→ **GIVEN DATA**:
☆ ☆ ☆ ☆ ☆

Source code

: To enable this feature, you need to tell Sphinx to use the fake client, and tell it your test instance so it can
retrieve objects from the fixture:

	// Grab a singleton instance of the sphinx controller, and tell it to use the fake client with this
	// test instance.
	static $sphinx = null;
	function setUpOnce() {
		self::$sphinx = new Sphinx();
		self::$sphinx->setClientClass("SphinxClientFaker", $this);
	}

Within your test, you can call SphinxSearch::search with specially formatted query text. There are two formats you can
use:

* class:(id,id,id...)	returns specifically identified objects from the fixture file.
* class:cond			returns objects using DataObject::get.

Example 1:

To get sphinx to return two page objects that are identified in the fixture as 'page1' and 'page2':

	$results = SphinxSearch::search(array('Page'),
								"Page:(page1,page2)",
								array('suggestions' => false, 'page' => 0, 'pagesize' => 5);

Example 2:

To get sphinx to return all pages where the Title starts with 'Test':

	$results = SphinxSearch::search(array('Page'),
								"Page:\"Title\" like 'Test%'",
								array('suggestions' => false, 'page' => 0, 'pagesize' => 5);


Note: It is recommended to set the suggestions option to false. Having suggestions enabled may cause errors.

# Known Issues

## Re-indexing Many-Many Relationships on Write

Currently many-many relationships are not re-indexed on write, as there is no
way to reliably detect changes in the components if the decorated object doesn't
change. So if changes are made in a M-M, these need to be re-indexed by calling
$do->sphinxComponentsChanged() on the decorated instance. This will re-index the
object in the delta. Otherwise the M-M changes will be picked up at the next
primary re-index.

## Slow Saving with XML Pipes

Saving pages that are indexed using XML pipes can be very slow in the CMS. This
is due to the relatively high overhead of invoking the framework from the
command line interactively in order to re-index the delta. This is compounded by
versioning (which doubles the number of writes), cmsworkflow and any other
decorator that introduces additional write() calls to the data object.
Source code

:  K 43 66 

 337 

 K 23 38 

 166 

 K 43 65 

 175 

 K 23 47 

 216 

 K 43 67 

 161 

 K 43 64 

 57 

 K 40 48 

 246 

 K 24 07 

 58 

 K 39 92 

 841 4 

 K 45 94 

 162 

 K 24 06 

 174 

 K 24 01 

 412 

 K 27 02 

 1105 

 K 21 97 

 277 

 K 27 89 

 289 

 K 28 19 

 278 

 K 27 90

☆ ☆ ☆ ☆ ☆

→ **JOB ITEM**: Give back the full listing, exactly as it stands.

→ **SOLVED EXERCISE**:
Source code

: To enable this feature, you need to tell Sphinx to use the fake client, and tell it your test instance so it can
retrieve objects from the fixture:

	// Grab a singleton instance of the sphinx controller, and tell it to use the fake client with this
	// test instance.
	static $sphinx = null;
	function setUpOnce() {
		self::$sphinx = new Sphinx();
		self::$sphinx->setClientClass("SphinxClientFaker", $this);
	}

Within your test, you can call SphinxSearch::search with specially formatted query text. There are two formats you can
use:

* class:(id,id,id...)	returns specifically identified objects from the fixture file.
* class:cond			returns objects using DataObject::get.

Example 1:

To get sphinx to return two page objects that are identified in the fixture as 'page1' and 'page2':

	$results = SphinxSearch::search(array('Page'),
								"Page:(page1,page2)",
								array('suggestions' => false, 'page' => 0, 'pagesize' => 5);

Example 2:

To get sphinx to return all pages where the Title starts with 'Test':

	$results = SphinxSearch::search(array('Page'),
								"Page:\"Title\" like 'Test%'",
								array('suggestions' => false, 'page' => 0, 'pagesize' => 5);


Note: It is recommended to set the suggestions option to false. Having suggestions enabled may cause errors.

# Known Issues

## Re-indexing Many-Many Relationships on Write

Currently many-many relationships are not re-indexed on write, as there is no
way to reliably detect changes in the components if the decorated object doesn't
change. So if changes are made in a M-M, these need to be re-indexed by calling
$do->sphinxComponentsChanged() on the decorated instance. This will re-index the
object in the delta. Otherwise the M-M changes will be picked up at the next
primary re-index.

## Slow Saving with XML Pipes

Saving pages that are indexed using XML pipes can be very slow in the CMS. This
is due to the relatively high overhead of invoking the framework from the
command line interactively in order to re-index the delta. This is compounded by
versioning (which doubles the number of writes), cmsworkflow and any other
decorator that introduces additional write() calls to the data object.
Source code

:  K 43 66 

 337 

 K 23 38 

 166 

 K 43 65 

 175 

 K 23 47 

 216 

 K 43 67 

 161 

 K 43 64 

 57 

 K 40 48 

 246 

 K 24 07 

 58 

 K 39 92 

 841 4 

 K 45 94 

 162 

 K 24 06 

 174 

 K 24 01 

 412 

 K 27 02 

 1105 

 K 21 97 

 277 

 K 27 89 

 289 

 K 28 19 

 278 

 K 27 90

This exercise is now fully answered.